US Dollar, Federal Reserve, US Real Yields, EUR/USD, European Central Bank – Talking Points:
- Equity markets stabilized during the APAC session as the recent selling in the bond market subsided.
- Climbing real yields, and a relatively unfazed Federal Reserve may open the door for USD to gain ground against its major counterparts.
- EUR/USD is at risk of extended losses after collapsing back below the 100-MA.
Equity markets dipped marginally lower during Asia-Pacific trade as the relentless selling in global bond markets subsided. Australia’s ASX 200 slid 0.74%, Japan’s Nikkei 225 dropped 0.23%, Hong Kong’s Hang Seng Index fell 0.06%, and China’s CSI 300 slipped 0.11% lower.
In FX markets, the cyclically-sensitive CAD outperformed as crude oil prices surged above $64 a barrel, alongside the haven-associated USD and CHF. Gold and silver prices drifted lower despite yields on US 10-year Treasuries holding relatively steady.
Looking ahead, the US non-farm payrolls report for February headlines the economic docket alongside Canadian trade balance date from the month of January.
Finance Prop Economic Calendar
Unfazed Powell Sends Yields Soaring Higher
As mentioned in previous reports, a lack of regard from Federal Reserve Chair Jerome Powell surrounding the relentless sell-off in US Treasury markets would probably send yields higher, and in turn strengthen the US Dollar. That is indeed what happened overnight, with Powell’s comments underwhelming market participants and resulting in yields on US 10-year Treasuries spiking to the highest levels since February 2018.
When asked about the rise in longer-term rates, Powell stated that it “was something that was notable and caught my attention” but failed to hint at any impending action from the central bank. Instead, the Chairman reiterated that the Fed is still a “long way from our goals” and will be patient in assessing when the right time will be to eventually begin tapering monetary policy measures.
The absence of concern from the Fed Chair has opened the door for real rates to rebound higher, and may ultimately result in the US Dollar continuing to gain ground in the near term. Moreover, the possibility that the European Central bank will increase its weekly bond purchases to cap an unwanted rise in long-term yields, could trigger further losses for the EUR/USD exchange rate.
Data Source – Bloomberg
EUR/USD Daily Chart – 200-MA in the Crosshairs
From a technical perspective, EUR/USD rates look set to continue sliding lower in the coming weeks, as price slices through key psychological support at the 1.200 mark and the 100-day moving average.
With the RSI diving below 40, and the MACD slipping into negative territory, the path of least resistance seems lower.
A daily close below 1.1950 would probably intensify selling pressure and carve a path for price to challenge psychological support at 1.1900. Clearing that brings the sentiment-defining 200-MA (1.1810) into the crosshairs.
Alternatively, if 1.1950 holds firm, a relief rally back towards range resistance at 1.2035 – 1.2055 could be in the offing.

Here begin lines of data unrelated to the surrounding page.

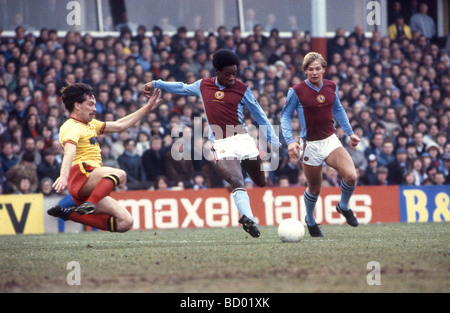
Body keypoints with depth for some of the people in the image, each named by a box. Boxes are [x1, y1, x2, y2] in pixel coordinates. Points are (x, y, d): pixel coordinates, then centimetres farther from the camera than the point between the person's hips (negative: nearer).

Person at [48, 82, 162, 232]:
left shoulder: (90, 124, 26)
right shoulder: (72, 127, -6)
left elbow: (119, 125, 33)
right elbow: (69, 153, -25)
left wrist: (147, 108, 33)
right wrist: (63, 176, -44)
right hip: (81, 175, -10)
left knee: (125, 223, -5)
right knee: (119, 174, -32)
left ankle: (71, 213, -5)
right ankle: (89, 205, -48)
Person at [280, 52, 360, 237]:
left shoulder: (331, 87, 2)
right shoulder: (297, 91, -10)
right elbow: (285, 116, -3)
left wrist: (349, 132, 18)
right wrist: (290, 141, -14)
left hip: (331, 141, 3)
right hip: (310, 145, -3)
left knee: (351, 176, -18)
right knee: (314, 189, 6)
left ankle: (343, 206, 12)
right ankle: (310, 220, 36)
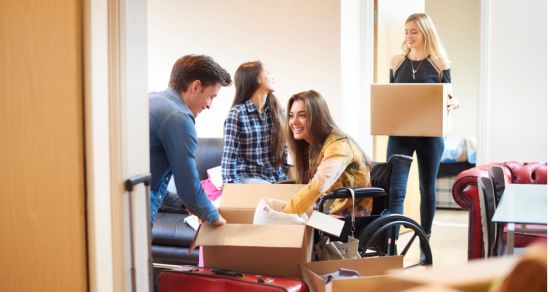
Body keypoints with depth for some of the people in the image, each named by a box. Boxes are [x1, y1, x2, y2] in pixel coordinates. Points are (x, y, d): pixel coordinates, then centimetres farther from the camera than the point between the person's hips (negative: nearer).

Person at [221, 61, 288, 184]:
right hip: (249, 177, -5)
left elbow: (284, 147, 15)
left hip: (277, 176, 6)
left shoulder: (275, 109, 11)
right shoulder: (237, 113, -7)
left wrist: (287, 175, 8)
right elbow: (229, 156, -10)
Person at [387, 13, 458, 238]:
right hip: (399, 133, 1)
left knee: (427, 189, 12)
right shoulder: (397, 62, 5)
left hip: (430, 135, -1)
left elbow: (448, 98, 3)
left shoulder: (439, 63, -1)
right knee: (395, 189, -9)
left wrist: (453, 103, -19)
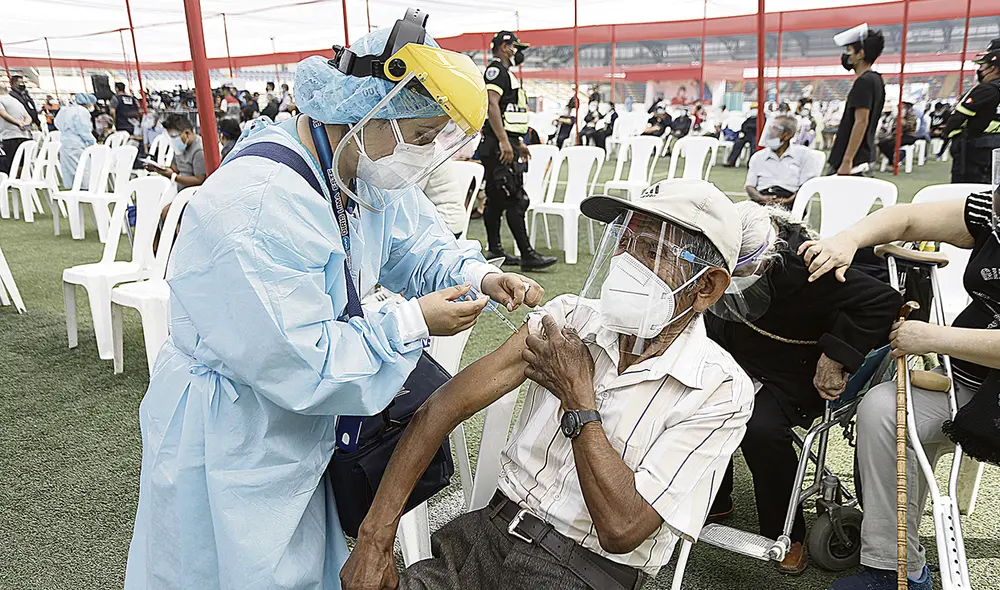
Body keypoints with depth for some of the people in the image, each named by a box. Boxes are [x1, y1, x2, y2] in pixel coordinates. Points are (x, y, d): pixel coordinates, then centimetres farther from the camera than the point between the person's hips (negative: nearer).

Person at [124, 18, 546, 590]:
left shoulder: (360, 169, -5)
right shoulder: (260, 204, -34)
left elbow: (416, 240, 9)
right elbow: (301, 364, -32)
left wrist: (478, 275, -11)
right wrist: (413, 322, -23)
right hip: (229, 449, -8)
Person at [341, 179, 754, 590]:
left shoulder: (721, 390, -10)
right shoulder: (568, 317, 0)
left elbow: (620, 530, -16)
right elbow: (445, 407, -5)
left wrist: (577, 394, -12)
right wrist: (375, 538, -11)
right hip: (494, 529, 4)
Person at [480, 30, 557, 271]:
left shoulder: (506, 73, 24)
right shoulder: (496, 70, -9)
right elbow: (492, 106, -21)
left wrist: (519, 143, 26)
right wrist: (504, 141, -26)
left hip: (507, 144, 11)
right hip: (499, 145, -11)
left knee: (496, 199, 11)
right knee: (515, 200, -12)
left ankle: (495, 251, 17)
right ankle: (527, 255, -11)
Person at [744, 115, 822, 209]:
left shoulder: (803, 154, 14)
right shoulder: (757, 157, 23)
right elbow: (749, 186, 15)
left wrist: (789, 200, -13)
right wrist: (761, 198, -8)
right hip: (760, 204, 3)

EUR/USD daily chart created using Tradingview
Finance Prop Client Sentiment Report
The Finance Prop Client Sentiment Report shows 54.43% of traders are net-long with the ratio of traders long to short at 1.19 to 1. The number of traders net-long is 15.33% higher than yesterday and 44.37% higher from last week, while the number of traders net-short is 20.82% lower than yesterday and 22.01% lower from last week.
We typically take a contrarian view to crowd sentiment, and the fact traders are net-long suggests EUR/USD prices may continue to fall.
Traders are further net-long than yesterday and last week, and the combination of current sentiment and recent changes gives us a stronger EUR/USD-bearish contrarian trading bias.